揺れ動く猫ビギナー

吹雪の中、ノラミに引っかかれた傷は、相手が野良猫でもあるので、悪化するかもしれないと怯えていたが、とりあえずさほどひどくならず…あとは残ったけれど…よくなった。しかし、私の心についた傷は癒えず、ノラミとの距離はぐんと開いてしまったように感じていた。

しかし、ノラミの方はそんなこちらの気持ちに気付いていないようで、またやって来てニャアと鳴く。無視することは出来ず、餌はあげていたが、可愛がるような気持ちは萎えていた。唇、痛かったしね。

餌をあげ始めたのはこちらだし、取り敢えず、来なくなるまではあげよう。哀しいことだけれど、うちの周辺で野良猫が長生き出来るとは思えない。ノラミだってそのうち姿を見かけなくなる可能性の方が高い。
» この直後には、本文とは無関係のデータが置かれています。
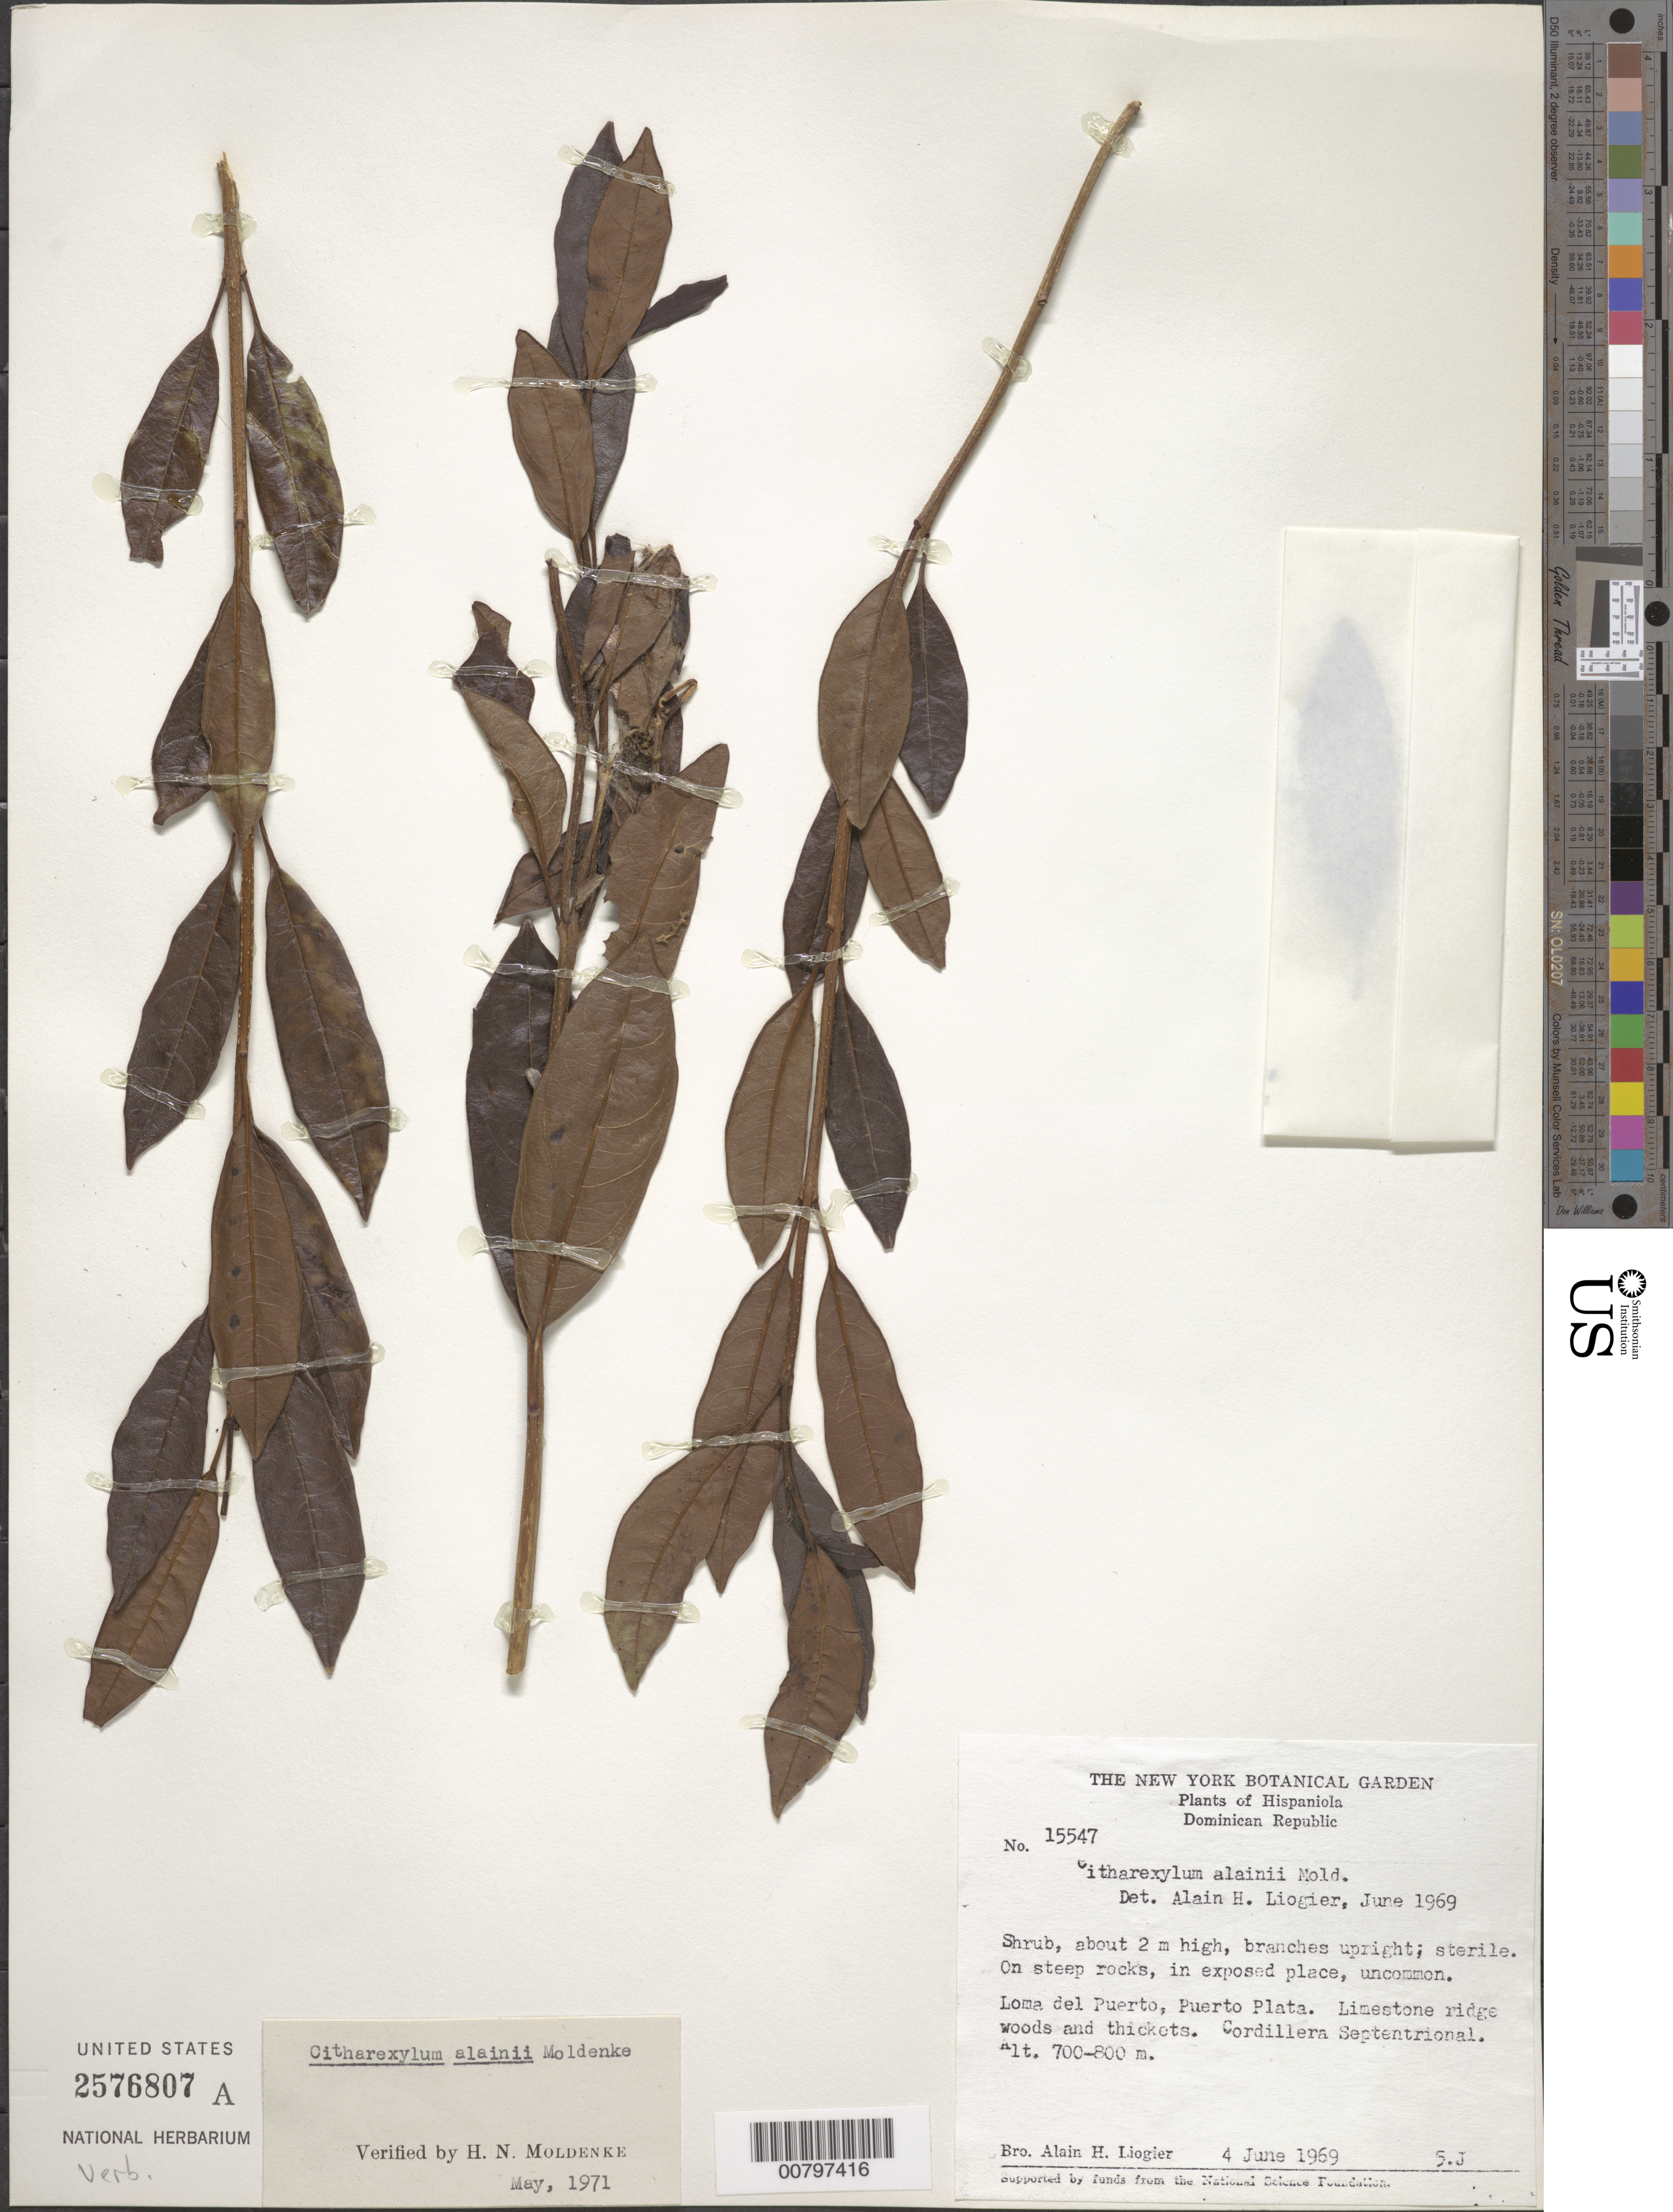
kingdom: Plantae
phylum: Tracheophyta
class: Magnoliopsida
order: Lamiales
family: Verbenaceae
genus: Citharexylum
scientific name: Citharexylum alainii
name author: Moldenke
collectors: A. H. Liogier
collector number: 15547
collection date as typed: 04 Jun 1969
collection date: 1969-06-04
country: Dominican Republic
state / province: Puerto Plata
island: Hispaniola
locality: Loma del Puerto, Cordillera Septentrional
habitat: On steep rocks in exposed place of limestone ridge woods and thickets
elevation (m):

ノラミを家の中に入れて一緒に暮らすという方法が私には思い浮かばなかった。(一度の失敗でへこんでいたし)ネットなども見てみたが、結局、それでノラミの場合どうしたらいいの?と聞きたくなるような情報しかなかった。仕方のない話だ。ケースバイケース、その猫や状況によって対応は千差万別なのだから、万能の対処法などあるはずがない。

雪の日や雨の日はやっぱり心配で心が揺らいだが、以前のように何とかして家の中へ入れようとは思わなかった。そんな日が続いたある日、猫さんを亡くして悲しんでいたTのところに知り合いのところで生まれた猫さんを貰ってくれないかという話が舞い込んだ。その子にはきょうだい猫がいて、私にもよかったらどうかという。
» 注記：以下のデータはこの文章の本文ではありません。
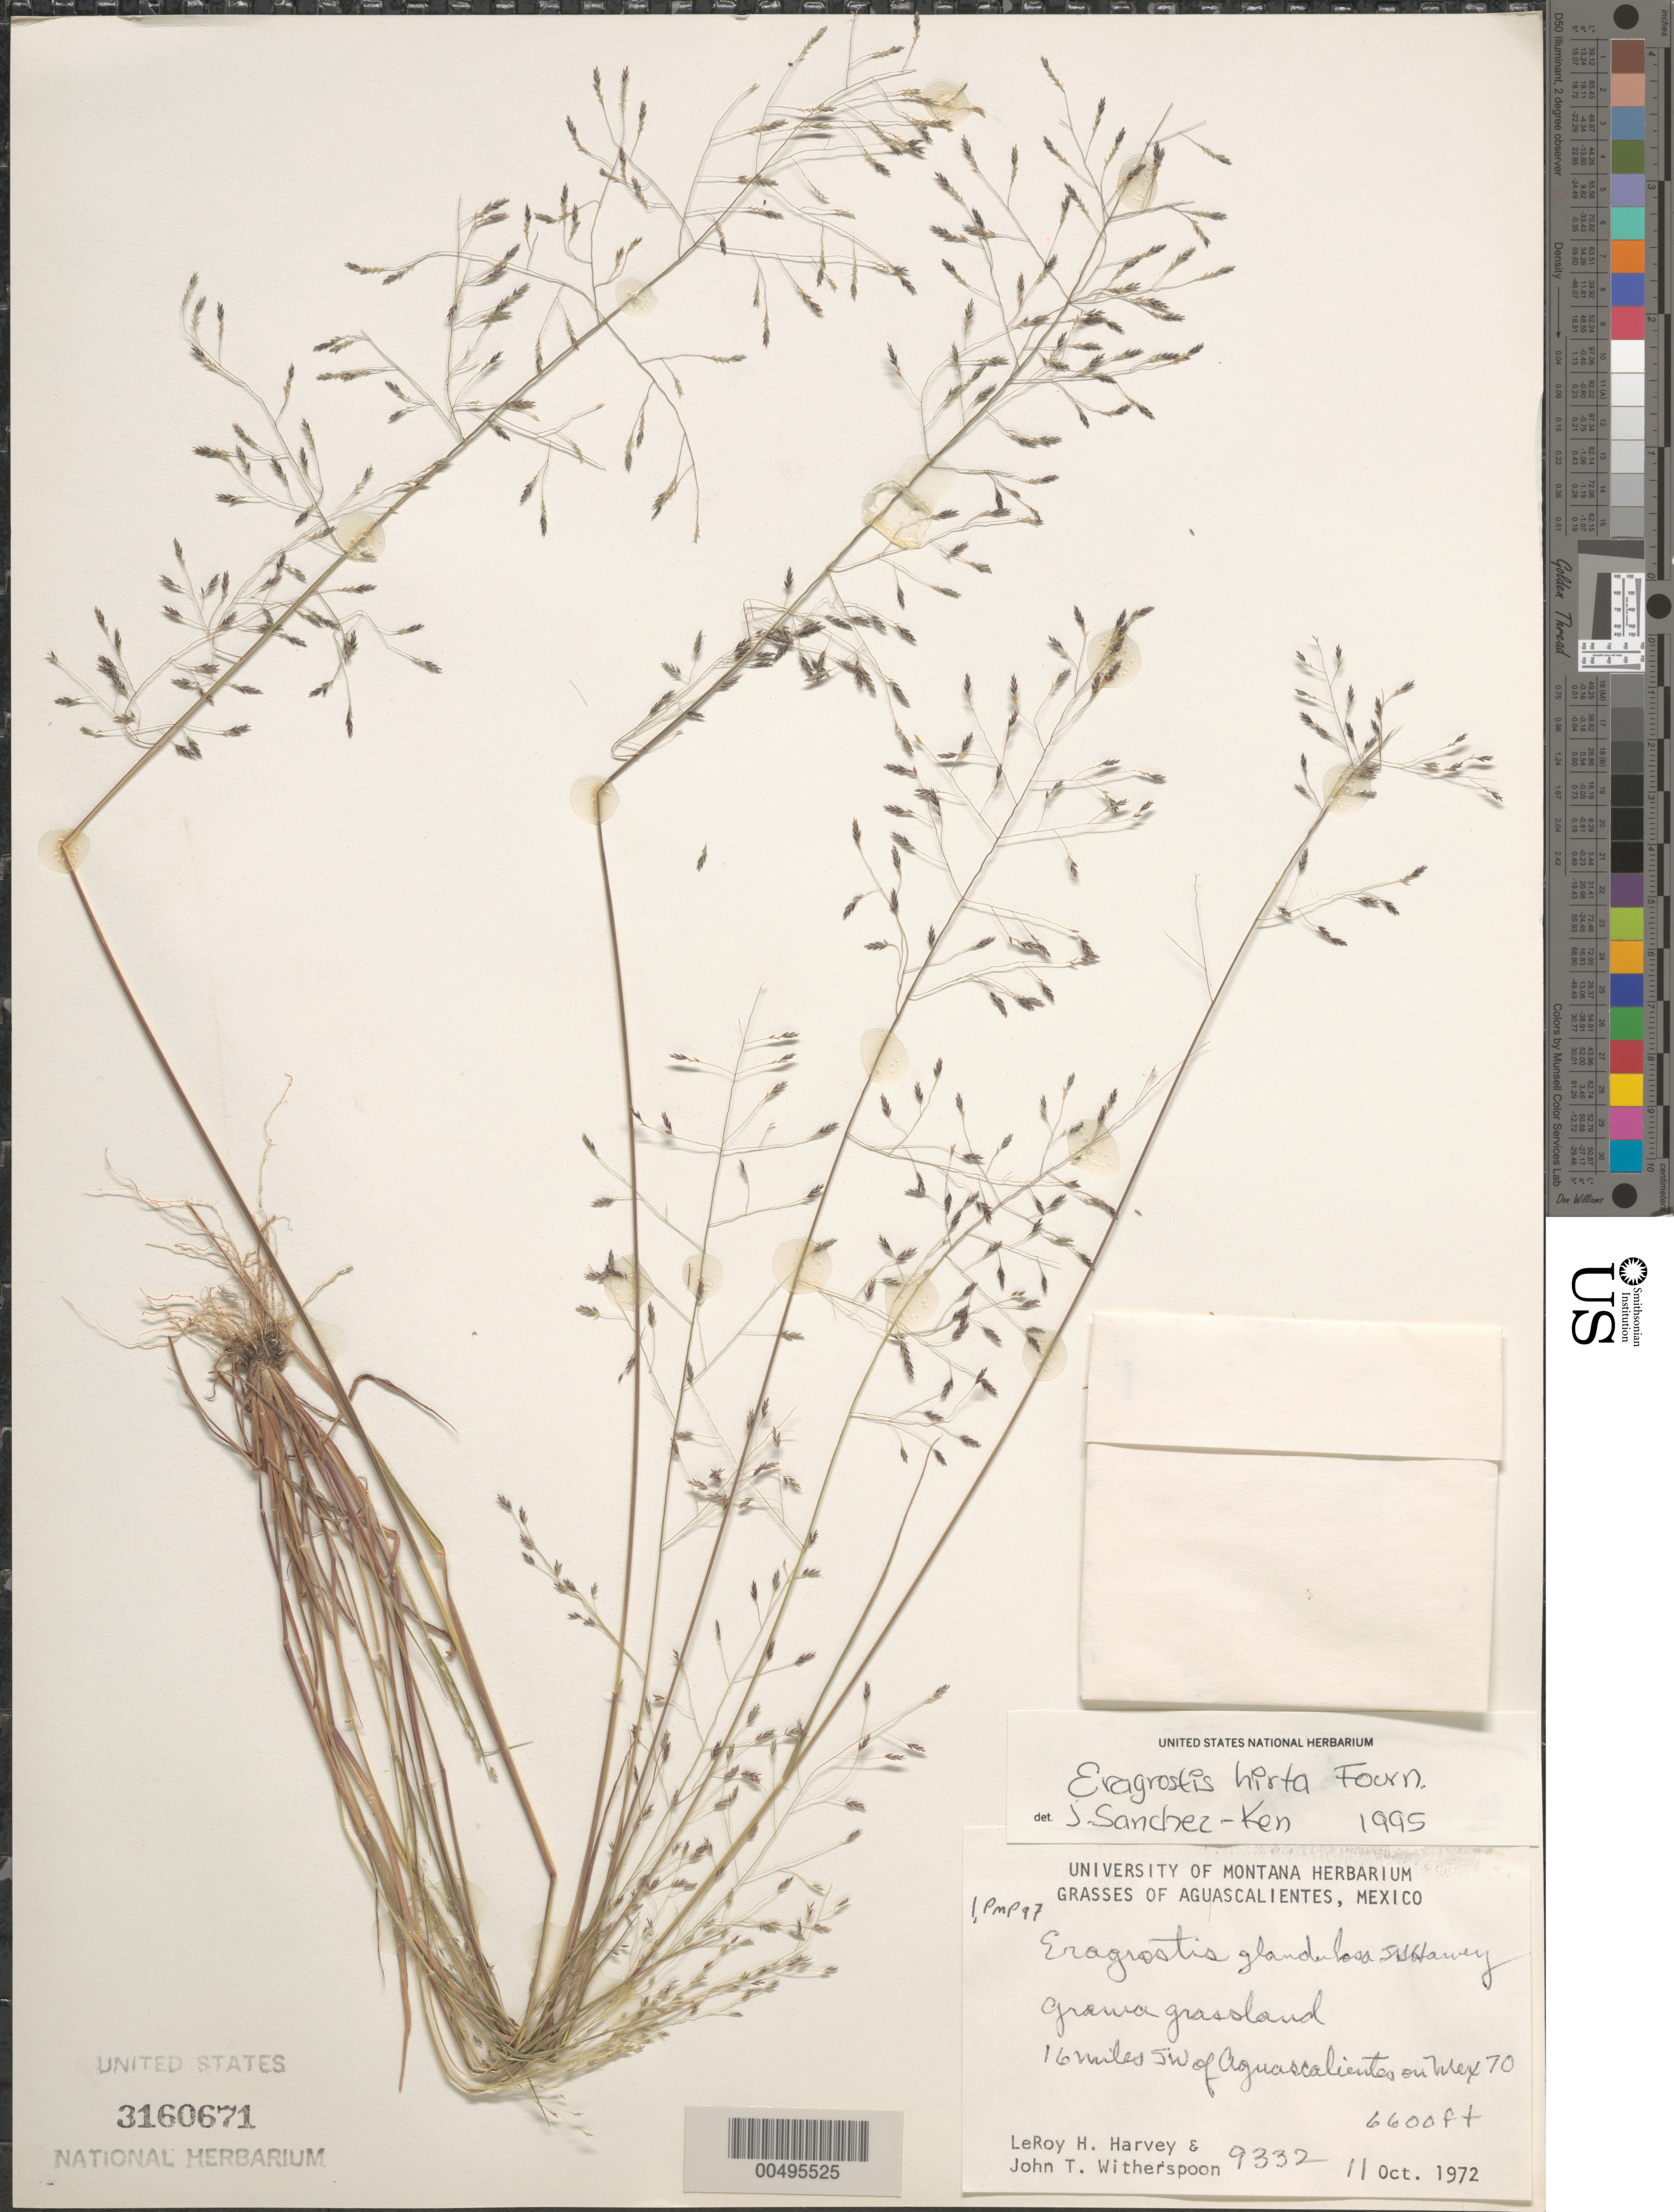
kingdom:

まだ子猫なので犬とも共存出来るかもしれない。ノラミを家に入れるよりはずっと現実的で容易だ。可愛い写真を見て心が揺らいだが、踏み切ることは出来なかった。まだ庭にノラミが来ているのだから。
思えば、私はノラミが好きだったのだと思う。愛くるしい子猫よりも、短足で毛はぼさぼさで、コアラみたいな大きな鼻で、目つきの悪さはピカイチのノラミの方が。どう見たって可愛くはないし、チャーミングでもないのに。
いわゆる情が湧いたというやつだ。仕方ない。

(こんなに威嚇もされてたんですがね…)
(庭に放置してあった物置の下が避難場所だった。手前の皿でご飯をあげていたわけではないない…)

そうしてノラミに餌をあげ始めて二ヶ月以上が経ち、冬の気配が薄くなりかけた頃。いつものようにニャアという鳴き声を聞いて餌を用意し、庭でノラミに食べさせていると、少し離れたところから違う猫が見ているのに気がついた。
ノラミの倍はありそうな大きな灰色の猫だった。ノラミ以外の猫を初めて見たが、もしかして仲間なのだろうか。様子を窺っているようで近づいては来ない。ノラミが餌を食べ終え、ひょいひょい走って行くと、その猫も後を追いかけていった。
あれは…ノラミの家族なのか。お母さん?もしやあの猫もお腹を空かせているのか?あの猫にもご飯をあげた方がいいのか?
しかし、来る猫全てに餌を与えるような奉仕精神は私にはない。申し訳ないが、私は篤猫家ではない。

また来たらどうするか。悩んでいると、今度は別の猫がついて来た。